- Task brief -
Copy every entry below, exactly and in full.

- Listed entries -
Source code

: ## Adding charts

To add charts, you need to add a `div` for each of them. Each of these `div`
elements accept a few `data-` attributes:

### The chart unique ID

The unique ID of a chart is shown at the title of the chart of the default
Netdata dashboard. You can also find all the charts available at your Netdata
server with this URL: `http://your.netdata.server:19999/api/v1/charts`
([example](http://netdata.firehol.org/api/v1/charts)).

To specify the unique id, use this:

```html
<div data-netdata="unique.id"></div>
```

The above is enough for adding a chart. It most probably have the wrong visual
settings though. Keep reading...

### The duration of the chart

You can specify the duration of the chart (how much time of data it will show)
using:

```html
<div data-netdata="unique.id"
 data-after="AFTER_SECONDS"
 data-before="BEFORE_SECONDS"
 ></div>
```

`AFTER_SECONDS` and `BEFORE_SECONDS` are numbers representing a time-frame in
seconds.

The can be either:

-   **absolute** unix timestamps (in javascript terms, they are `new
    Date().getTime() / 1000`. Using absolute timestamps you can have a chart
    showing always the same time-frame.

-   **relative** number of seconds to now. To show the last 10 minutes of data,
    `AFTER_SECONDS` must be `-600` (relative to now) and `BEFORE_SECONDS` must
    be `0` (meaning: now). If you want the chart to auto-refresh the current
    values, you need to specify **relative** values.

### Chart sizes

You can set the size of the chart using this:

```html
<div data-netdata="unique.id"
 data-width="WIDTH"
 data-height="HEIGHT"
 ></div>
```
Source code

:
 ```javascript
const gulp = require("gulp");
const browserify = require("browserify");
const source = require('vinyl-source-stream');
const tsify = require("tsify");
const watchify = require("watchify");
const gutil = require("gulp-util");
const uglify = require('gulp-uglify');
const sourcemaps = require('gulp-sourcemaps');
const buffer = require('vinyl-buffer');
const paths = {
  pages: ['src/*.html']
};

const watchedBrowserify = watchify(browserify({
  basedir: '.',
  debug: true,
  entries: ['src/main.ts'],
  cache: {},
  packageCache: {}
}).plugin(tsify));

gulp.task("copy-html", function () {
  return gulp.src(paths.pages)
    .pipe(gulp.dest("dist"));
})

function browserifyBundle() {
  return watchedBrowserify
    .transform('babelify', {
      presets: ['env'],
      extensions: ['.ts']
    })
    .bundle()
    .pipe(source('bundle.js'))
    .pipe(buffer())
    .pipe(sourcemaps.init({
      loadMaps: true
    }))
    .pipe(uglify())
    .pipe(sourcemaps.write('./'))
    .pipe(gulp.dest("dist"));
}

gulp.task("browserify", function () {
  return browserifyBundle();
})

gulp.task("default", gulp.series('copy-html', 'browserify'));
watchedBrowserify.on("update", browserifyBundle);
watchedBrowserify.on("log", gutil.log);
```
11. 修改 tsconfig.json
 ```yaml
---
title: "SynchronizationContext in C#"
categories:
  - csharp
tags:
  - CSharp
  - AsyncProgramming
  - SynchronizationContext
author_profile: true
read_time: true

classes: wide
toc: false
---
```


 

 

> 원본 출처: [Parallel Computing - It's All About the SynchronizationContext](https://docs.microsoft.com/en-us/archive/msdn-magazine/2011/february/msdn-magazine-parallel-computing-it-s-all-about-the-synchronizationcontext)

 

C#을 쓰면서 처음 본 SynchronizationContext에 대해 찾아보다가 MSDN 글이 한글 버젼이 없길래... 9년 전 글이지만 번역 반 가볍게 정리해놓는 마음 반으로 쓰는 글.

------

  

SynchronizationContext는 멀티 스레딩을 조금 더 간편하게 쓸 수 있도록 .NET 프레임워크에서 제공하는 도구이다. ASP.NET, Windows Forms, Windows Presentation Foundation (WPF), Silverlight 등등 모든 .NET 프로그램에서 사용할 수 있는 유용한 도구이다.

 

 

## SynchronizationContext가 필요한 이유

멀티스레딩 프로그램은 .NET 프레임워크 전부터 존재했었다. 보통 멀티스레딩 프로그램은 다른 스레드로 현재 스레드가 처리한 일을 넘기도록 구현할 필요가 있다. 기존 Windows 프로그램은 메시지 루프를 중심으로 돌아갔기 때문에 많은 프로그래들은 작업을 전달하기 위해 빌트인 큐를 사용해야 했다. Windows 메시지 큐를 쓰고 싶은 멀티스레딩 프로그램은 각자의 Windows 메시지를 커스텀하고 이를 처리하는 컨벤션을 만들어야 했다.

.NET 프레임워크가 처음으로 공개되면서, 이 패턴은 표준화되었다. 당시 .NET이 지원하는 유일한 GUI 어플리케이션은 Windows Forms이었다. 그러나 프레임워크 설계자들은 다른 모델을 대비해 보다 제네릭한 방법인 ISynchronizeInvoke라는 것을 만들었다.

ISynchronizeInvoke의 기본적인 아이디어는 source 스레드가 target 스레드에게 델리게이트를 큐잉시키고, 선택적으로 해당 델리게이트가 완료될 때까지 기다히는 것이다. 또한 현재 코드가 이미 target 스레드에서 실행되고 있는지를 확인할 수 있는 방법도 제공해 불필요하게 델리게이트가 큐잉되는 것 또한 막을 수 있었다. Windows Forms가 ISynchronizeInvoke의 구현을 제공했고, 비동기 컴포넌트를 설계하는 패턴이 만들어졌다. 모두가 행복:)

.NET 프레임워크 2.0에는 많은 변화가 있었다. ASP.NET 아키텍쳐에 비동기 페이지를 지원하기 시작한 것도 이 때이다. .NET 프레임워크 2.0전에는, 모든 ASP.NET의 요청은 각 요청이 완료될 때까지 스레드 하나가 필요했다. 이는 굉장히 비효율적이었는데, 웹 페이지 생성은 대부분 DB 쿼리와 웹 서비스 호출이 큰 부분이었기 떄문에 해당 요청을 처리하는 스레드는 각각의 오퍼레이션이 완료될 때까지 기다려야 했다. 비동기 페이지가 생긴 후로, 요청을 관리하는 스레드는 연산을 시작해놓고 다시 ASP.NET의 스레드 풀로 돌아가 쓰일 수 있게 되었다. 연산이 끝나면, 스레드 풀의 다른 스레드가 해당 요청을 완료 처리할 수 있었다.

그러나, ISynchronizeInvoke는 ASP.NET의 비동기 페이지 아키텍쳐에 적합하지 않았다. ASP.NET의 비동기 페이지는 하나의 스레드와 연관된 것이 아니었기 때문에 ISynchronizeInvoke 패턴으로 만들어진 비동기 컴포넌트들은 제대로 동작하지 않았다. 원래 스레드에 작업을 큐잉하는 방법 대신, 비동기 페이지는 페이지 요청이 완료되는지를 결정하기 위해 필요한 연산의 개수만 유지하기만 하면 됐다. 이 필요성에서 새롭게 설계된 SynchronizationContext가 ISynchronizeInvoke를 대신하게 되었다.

- Solution to the problem -
Source code

: ## Adding charts

To add charts, you need to add a `div` for each of them. Each of these `div`
elements accept a few `data-` attributes:

### The chart unique ID

The unique ID of a chart is shown at the title of the chart of the default
Netdata dashboard. You can also find all the charts available at your Netdata
server with this URL: `http://your.netdata.server:19999/api/v1/charts`
([example](http://netdata.firehol.org/api/v1/charts)).

To specify the unique id, use this:

```html
<div data-netdata="unique.id"></div>
```

The above is enough for adding a chart. It most probably have the wrong visual
settings though. Keep reading...

### The duration of the chart

You can specify the duration of the chart (how much time of data it will show)
using:

```html
<div data-netdata="unique.id"
 data-after="AFTER_SECONDS"
 data-before="BEFORE_SECONDS"
 ></div>
```

`AFTER_SECONDS` and `BEFORE_SECONDS` are numbers representing a time-frame in
seconds.

The can be either:

-   **absolute** unix timestamps (in javascript terms, they are `new
    Date().getTime() / 1000`. Using absolute timestamps you can have a chart
    showing always the same time-frame.

-   **relative** number of seconds to now. To show the last 10 minutes of data,
    `AFTER_SECONDS` must be `-600` (relative to now) and `BEFORE_SECONDS` must
    be `0` (meaning: now). If you want the chart to auto-refresh the current
    values, you need to specify **relative** values.

### Chart sizes

You can set the size of the chart using this:

```html
<div data-netdata="unique.id"
 data-width="WIDTH"
 data-height="HEIGHT"
 ></div>
```
Source code

:
 ```javascript
const gulp = require("gulp");
const browserify = require("browserify");
const source = require('vinyl-source-stream');
const tsify = require("tsify");
const watchify = require("watchify");
const gutil = require("gulp-util");
const uglify = require('gulp-uglify');
const sourcemaps = require('gulp-sourcemaps');
const buffer = require('vinyl-buffer');
const paths = {
  pages: ['src/*.html']
};

const watchedBrowserify = watchify(browserify({
  basedir: '.',
  debug: true,
  entries: ['src/main.ts'],
  cache: {},
  packageCache: {}
}).plugin(tsify));

gulp.task("copy-html", function () {
  return gulp.src(paths.pages)
    .pipe(gulp.dest("dist"));
})

function browserifyBundle() {
  return watchedBrowserify
    .transform('babelify', {
      presets: ['env'],
      extensions: ['.ts']
    })
    .bundle()
    .pipe(source('bundle.js'))
    .pipe(buffer())
    .pipe(sourcemaps.init({
      loadMaps: true
    }))
    .pipe(uglify())
    .pipe(sourcemaps.write('./'))
    .pipe(gulp.dest("dist"));
}

gulp.task("browserify", function () {
  return browserifyBundle();
})

gulp.task("default", gulp.series('copy-html', 'browserify'));
watchedBrowserify.on("update", browserifyBundle);
watchedBrowserify.on("log", gutil.log);
```
11. 修改 tsconfig.json
 ```yaml
---
title: "SynchronizationContext in C#"
categories:
  - csharp
tags:
  - CSharp
  - AsyncProgramming
  - SynchronizationContext
author_profile: true
read_time: true

classes: wide
toc: false
---
```


 

 

> 원본 출처: [Parallel Computing - It's All About the SynchronizationContext](https://docs.microsoft.com/en-us/archive/msdn-magazine/2011/february/msdn-magazine-parallel-computing-it-s-all-about-the-synchronizationcontext)

 

C#을 쓰면서 처음 본 SynchronizationContext에 대해 찾아보다가 MSDN 글이 한글 버젼이 없길래... 9년 전 글이지만 번역 반 가볍게 정리해놓는 마음 반으로 쓰는 글.

------

  

SynchronizationContext는 멀티 스레딩을 조금 더 간편하게 쓸 수 있도록 .NET 프레임워크에서 제공하는 도구이다. ASP.NET, Windows Forms, Windows Presentation Foundation (WPF), Silverlight 등등 모든 .NET 프로그램에서 사용할 수 있는 유용한 도구이다.

 

 

## SynchronizationContext가 필요한 이유

멀티스레딩 프로그램은 .NET 프레임워크 전부터 존재했었다. 보통 멀티스레딩 프로그램은 다른 스레드로 현재 스레드가 처리한 일을 넘기도록 구현할 필요가 있다. 기존 Windows 프로그램은 메시지 루프를 중심으로 돌아갔기 때문에 많은 프로그래들은 작업을 전달하기 위해 빌트인 큐를 사용해야 했다. Windows 메시지 큐를 쓰고 싶은 멀티스레딩 프로그램은 각자의 Windows 메시지를 커스텀하고 이를 처리하는 컨벤션을 만들어야 했다.

.NET 프레임워크가 처음으로 공개되면서, 이 패턴은 표준화되었다. 당시 .NET이 지원하는 유일한 GUI 어플리케이션은 Windows Forms이었다. 그러나 프레임워크 설계자들은 다른 모델을 대비해 보다 제네릭한 방법인 ISynchronizeInvoke라는 것을 만들었다.

ISynchronizeInvoke의 기본적인 아이디어는 source 스레드가 target 스레드에게 델리게이트를 큐잉시키고, 선택적으로 해당 델리게이트가 완료될 때까지 기다히는 것이다. 또한 현재 코드가 이미 target 스레드에서 실행되고 있는지를 확인할 수 있는 방법도 제공해 불필요하게 델리게이트가 큐잉되는 것 또한 막을 수 있었다. Windows Forms가 ISynchronizeInvoke의 구현을 제공했고, 비동기 컴포넌트를 설계하는 패턴이 만들어졌다. 모두가 행복:)

.NET 프레임워크 2.0에는 많은 변화가 있었다. ASP.NET 아키텍쳐에 비동기 페이지를 지원하기 시작한 것도 이 때이다. .NET 프레임워크 2.0전에는, 모든 ASP.NET의 요청은 각 요청이 완료될 때까지 스레드 하나가 필요했다. 이는 굉장히 비효율적이었는데, 웹 페이지 생성은 대부분 DB 쿼리와 웹 서비스 호출이 큰 부분이었기 떄문에 해당 요청을 처리하는 스레드는 각각의 오퍼레이션이 완료될 때까지 기다려야 했다. 비동기 페이지가 생긴 후로, 요청을 관리하는 스레드는 연산을 시작해놓고 다시 ASP.NET의 스레드 풀로 돌아가 쓰일 수 있게 되었다. 연산이 끝나면, 스레드 풀의 다른 스레드가 해당 요청을 완료 처리할 수 있었다.

그러나, ISynchronizeInvoke는 ASP.NET의 비동기 페이지 아키텍쳐에 적합하지 않았다. ASP.NET의 비동기 페이지는 하나의 스레드와 연관된 것이 아니었기 때문에 ISynchronizeInvoke 패턴으로 만들어진 비동기 컴포넌트들은 제대로 동작하지 않았다. 원래 스레드에 작업을 큐잉하는 방법 대신, 비동기 페이지는 페이지 요청이 완료되는지를 결정하기 위해 필요한 연산의 개수만 유지하기만 하면 됐다. 이 필요성에서 새롭게 설계된 SynchronizationContext가 ISynchronizeInvoke를 대신하게 되었다.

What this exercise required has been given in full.